— Exercise text —
====================

Google responds to claims that third-party app developers are reading your Gmail
Your Gmail is (mostly) safe from prying eyes, but you still need to be careful.
Google would like you to know that no one is reading your emails on Gmail without your permission. While that may be true, things aren’t that simple.
After a Wall Street Journal report (published Monday) described how third-party developers might be reading your emails on Gmail, Google on Tuesday responded with a blog post, describing the measures the company takes to ensure your security and privacy within the service.
The post, signed by Suzanne Frey, Director of Security, Trust and Privacy at Google Cloud, admits that Google allows third party developers to access your Gmail messages, but only if you’ve granted them permission, and only after they pass a strict review process.
In contrast, the WSJ’s report claims that Google “does little to police these developers,” which in some cases actually have their employees read users’ emails. According to the report, employees of a company called Return Path read about 8,000 user emails two years ago in order to help train its software.
The practice of sharing user data with third-party firms became common knowledge after it was revealed that Facebook let numerous third-party apps harvest massive amounts of user data for their own purposes.

====================

— Input data —
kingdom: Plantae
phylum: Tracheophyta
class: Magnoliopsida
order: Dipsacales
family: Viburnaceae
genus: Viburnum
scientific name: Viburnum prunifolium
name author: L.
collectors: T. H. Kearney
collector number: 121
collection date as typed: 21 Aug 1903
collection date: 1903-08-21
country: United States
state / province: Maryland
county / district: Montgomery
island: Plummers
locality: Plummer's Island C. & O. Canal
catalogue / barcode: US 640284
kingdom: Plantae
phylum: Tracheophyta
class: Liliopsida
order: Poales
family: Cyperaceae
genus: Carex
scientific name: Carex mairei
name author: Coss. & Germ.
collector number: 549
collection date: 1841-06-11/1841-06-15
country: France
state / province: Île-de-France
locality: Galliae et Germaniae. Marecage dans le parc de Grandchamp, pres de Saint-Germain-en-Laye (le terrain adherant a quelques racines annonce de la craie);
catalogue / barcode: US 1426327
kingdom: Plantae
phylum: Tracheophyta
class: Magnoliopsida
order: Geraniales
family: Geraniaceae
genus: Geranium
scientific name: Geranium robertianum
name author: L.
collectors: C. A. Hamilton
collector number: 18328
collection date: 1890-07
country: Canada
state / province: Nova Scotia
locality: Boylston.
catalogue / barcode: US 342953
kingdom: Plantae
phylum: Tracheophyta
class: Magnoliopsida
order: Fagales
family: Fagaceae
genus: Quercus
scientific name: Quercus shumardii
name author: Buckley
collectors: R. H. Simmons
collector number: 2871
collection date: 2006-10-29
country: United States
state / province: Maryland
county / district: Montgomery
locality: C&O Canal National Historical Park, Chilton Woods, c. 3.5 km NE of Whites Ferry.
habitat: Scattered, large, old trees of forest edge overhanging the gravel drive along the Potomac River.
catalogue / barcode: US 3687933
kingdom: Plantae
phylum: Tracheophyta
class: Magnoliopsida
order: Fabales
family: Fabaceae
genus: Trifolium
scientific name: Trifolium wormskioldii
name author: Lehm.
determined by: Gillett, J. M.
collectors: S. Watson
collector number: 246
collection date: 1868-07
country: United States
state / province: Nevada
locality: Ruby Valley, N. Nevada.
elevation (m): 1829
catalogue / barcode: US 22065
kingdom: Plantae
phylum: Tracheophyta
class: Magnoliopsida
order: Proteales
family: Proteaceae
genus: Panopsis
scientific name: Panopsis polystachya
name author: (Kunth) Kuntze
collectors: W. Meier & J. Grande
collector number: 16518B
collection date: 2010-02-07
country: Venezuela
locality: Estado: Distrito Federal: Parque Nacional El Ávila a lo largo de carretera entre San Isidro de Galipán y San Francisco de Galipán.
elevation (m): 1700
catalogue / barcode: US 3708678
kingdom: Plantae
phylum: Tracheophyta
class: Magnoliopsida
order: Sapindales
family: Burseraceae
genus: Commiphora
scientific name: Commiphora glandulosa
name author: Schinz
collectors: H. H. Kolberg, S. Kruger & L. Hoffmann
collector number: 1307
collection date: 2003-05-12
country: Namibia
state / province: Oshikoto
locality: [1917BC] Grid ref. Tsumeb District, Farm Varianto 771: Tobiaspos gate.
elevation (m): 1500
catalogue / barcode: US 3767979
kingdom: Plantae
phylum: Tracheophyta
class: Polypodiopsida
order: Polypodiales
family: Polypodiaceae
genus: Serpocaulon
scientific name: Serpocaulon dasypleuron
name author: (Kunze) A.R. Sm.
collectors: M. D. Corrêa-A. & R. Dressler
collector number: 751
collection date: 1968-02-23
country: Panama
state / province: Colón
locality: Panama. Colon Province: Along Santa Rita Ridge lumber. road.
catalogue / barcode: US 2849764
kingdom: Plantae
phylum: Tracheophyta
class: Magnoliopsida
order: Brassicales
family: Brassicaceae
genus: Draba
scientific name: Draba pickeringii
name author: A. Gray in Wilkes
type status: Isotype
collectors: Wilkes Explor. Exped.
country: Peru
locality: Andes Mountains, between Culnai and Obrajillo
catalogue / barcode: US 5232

====================

— Explore the material —
1. Write out the part of the text about Gmail and third-party developers from "Google responds to" up to and including "within the service.", word for word.
2. Continue the text about Gmail and third-party developers, starting right after its last sentence.

— Responses per task —
1.
Google responds to claims that third-party app developers are reading your Gmail
Your Gmail is (mostly) safe from prying eyes, but you still need to be careful.
Google would like you to know that no one is reading your emails on Gmail without your permission. While that may be true, things aren’t that simple.
After a Wall Street Journal report (published Monday) described how third-party developers might be reading your emails on Gmail, Google on Tuesday responded with a blog post, describing the measures the company takes to ensure your security and privacy within the service.

2.
Google has been a little more careful than Facebook when it comes to protecting your privacy. For example, the company stopped using contents of user emails on Gmail to personalize its ads back in 2017.
But if you’re not careful about granting permissions in Gmail to third-party apps, your emails could still theoretically fall into the wrong hands. To check which third-party apps you’ve allowed to access your Gmail, go to myaccount.google.com and click on “Apps with account access.”
In the post, Frey also points out that “no one at Google reads your Gmail.” There are exceptions to that rule, though. According to the company, these include “very specific cases where you ask us to and give consent, or where we need to for security purposes, such as investigating a bug or abuse.”